The records below must be copied in full; omit the images.

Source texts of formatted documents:
- Opening Delimiter -

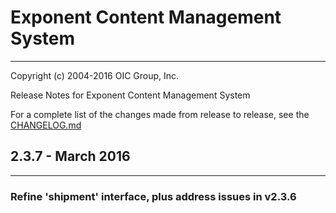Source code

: # Exponent Content Management System

----------

Copyright (c) 2004-2016 OIC Group, Inc.

Release Notes for Exponent Content Management System

For a complete list of the changes made from release to release, see the [CHANGELOG.md](CHANGELOG.md)

## 2.3.7 - March 2016

----------

### Refine 'shipment' interface, plus address issues in v2.3.6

- Closing Delimiter -

■ Response to the task ■
Source code

: # Exponent Content Management System

----------

Copyright (c) 2004-2016 OIC Group, Inc.

Release Notes for Exponent Content Management System

For a complete list of the changes made from release to release, see the [CHANGELOG.md](CHANGELOG.md)

## 2.3.7 - March 2016

----------

### Refine 'shipment' interface, plus address issues in v2.3.6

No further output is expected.